Murin-saf nöronal hücre süspansiyonunu sekiz dakika boyunca 300 G'de santrifüjleyerek başlayın. Süpernatanı nazikçe aspire edin ve peleti 0.5 BSA çözeltisi ile 80 mikrolitre HBSS'de yeniden süspanse edin. Spesifik antikoru ekledikten sonra, tüpleri 10 dakika boyunca dört santigrat derecede inkübe edin.
Fazla antikoru HBSS-BSA solüsyonu ve santrifüj ile yıkayın. HBSS-BSA'da yeniden süspanse edilen pelete 20 mikrolitre antibiyotin mikroboncuk ekleyin. Tüpü dört santigrat derecede 10 dakika inkübe edin.
Daha sonra, yedi hücreye her 10 için% 0.5 BSA çözeltisi ile 0.5 mililitre HBSS ekleyin. Kolonu 0,5 mililitre HBSS ile% 0,5 BSA çözeltisi ile durulayın. Damlama durduğunda, kolonun altına 15 mililitrelik bir tüp yerleştirin ve içinden 0,5 mililitre hücre süspansiyonu geçirin.
Spesifik olmayan nöronal hücreler içeren elüatı toplayın, daha sonra% 0.5 BSA ile 0.5 mililitre HBSS'nin üç yıkamasıyla kolonu temizleyin. Şimdi sütunu mıknatıstan çıkarın ve 15 mililitrelik yeni bir tüpe yerleştirin. % 0.5 BSA ile bir mililitre HBSS ekleyin ve hedeflenen hücreleri temizlemek için pistonu kullanın.

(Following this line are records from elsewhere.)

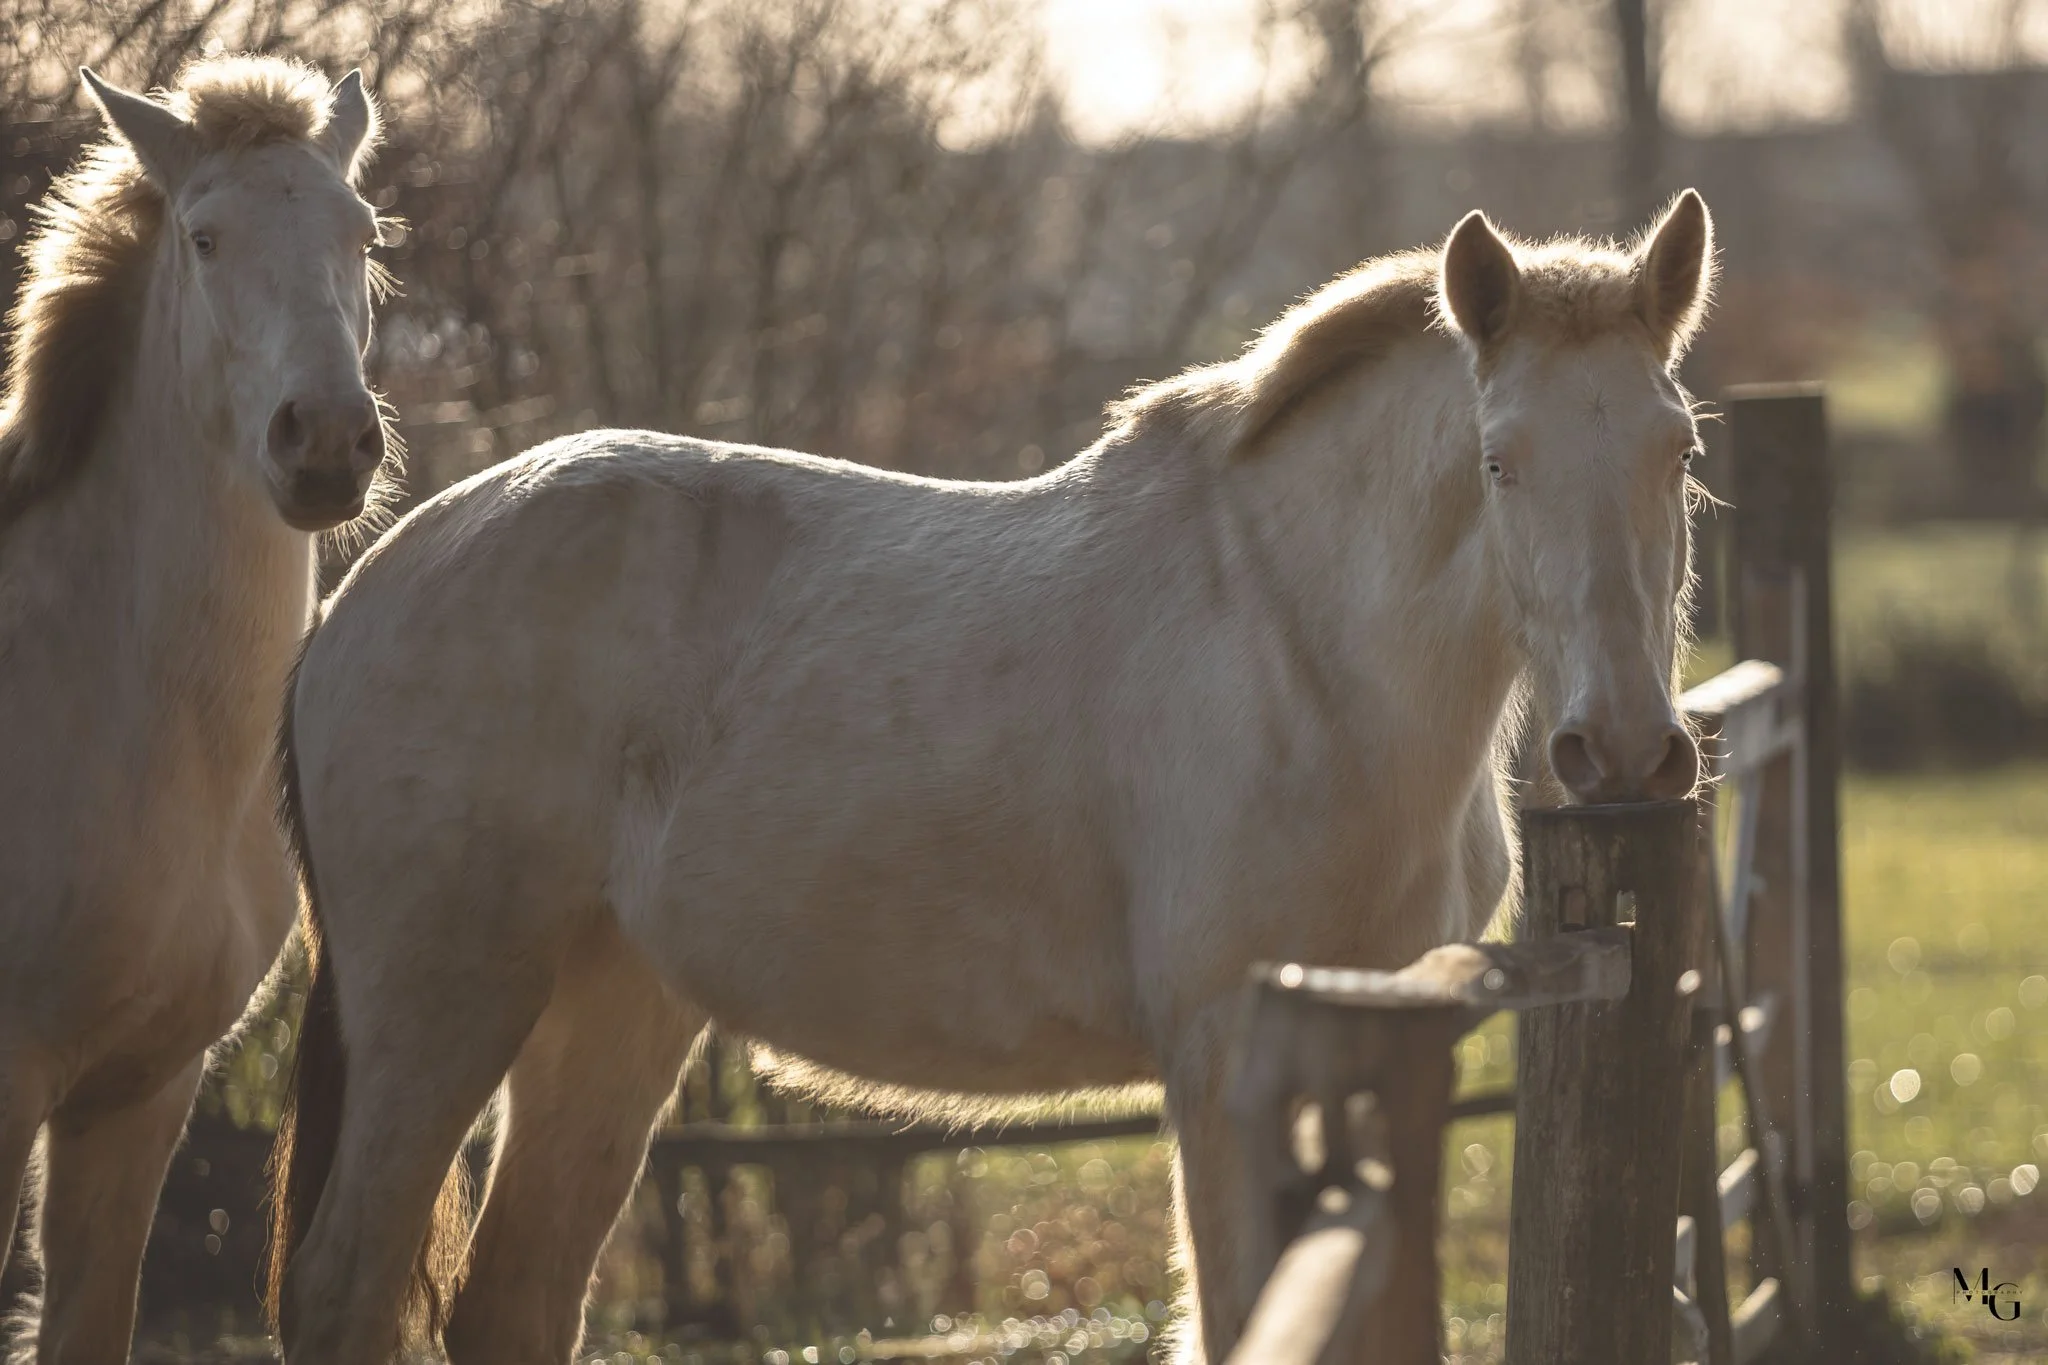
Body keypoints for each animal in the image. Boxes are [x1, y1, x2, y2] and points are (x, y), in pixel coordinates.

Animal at [266, 191, 1715, 1364]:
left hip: (608, 1014)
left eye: (1679, 450)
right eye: (1498, 459)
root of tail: (355, 595)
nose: (1623, 750)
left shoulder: (1395, 1056)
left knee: (514, 1300)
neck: (1306, 652)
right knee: (341, 1295)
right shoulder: (1223, 1058)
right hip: (441, 1011)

Santrifüjleme ve süpernatan aspirasyonundan sonra, peleti 0,5 mililitre kaplama ortamında yeniden süspanse edin. Neubauer sayım odasındaki hücreleri parlak alan mikroskobu altında sayın. Hazırlanan 24 oyuklu plakada hedeflenen hücreleri pozitif kontrol ve spesifik olmayan hücreleri negatif kontrol olarak plakalayın.

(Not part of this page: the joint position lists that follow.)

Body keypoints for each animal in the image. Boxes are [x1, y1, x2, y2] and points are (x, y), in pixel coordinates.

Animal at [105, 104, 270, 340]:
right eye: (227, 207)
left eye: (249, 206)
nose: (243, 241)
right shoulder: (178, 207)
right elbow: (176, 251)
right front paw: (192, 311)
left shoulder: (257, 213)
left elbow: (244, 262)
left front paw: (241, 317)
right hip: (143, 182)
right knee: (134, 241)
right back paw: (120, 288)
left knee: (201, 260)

37 santigrat derecede 12 saat inkübe edin. LepR pozitif nöronlar 48 saat sonra nörit oluşturmaya başladı. DIV4'te aksonal uzantılar ilerleme gösterirken, dendritik süreçler ortaya çıkmaya başladı.
DIV6'da nöronlar yeterince gelişmiştir. İmmünofloresan çalışmalar, glial hücrelerin veya diğer nöronal olmayan hücrelerin gözlenmediğini göstermiştir. Hücrelerin nöronal doğası, mikrotübül ile ilişkili protein 2 boyaması ile doğrulandı.
DIV10'da, LepR pozitif hücrelerin% 30'u POMC'yi eksprese etti. Heterojen hipotalmik nöronal popülasyonları içeren genel kültürlerde sinaptik bağlantı ve işlevsellik gözlendi.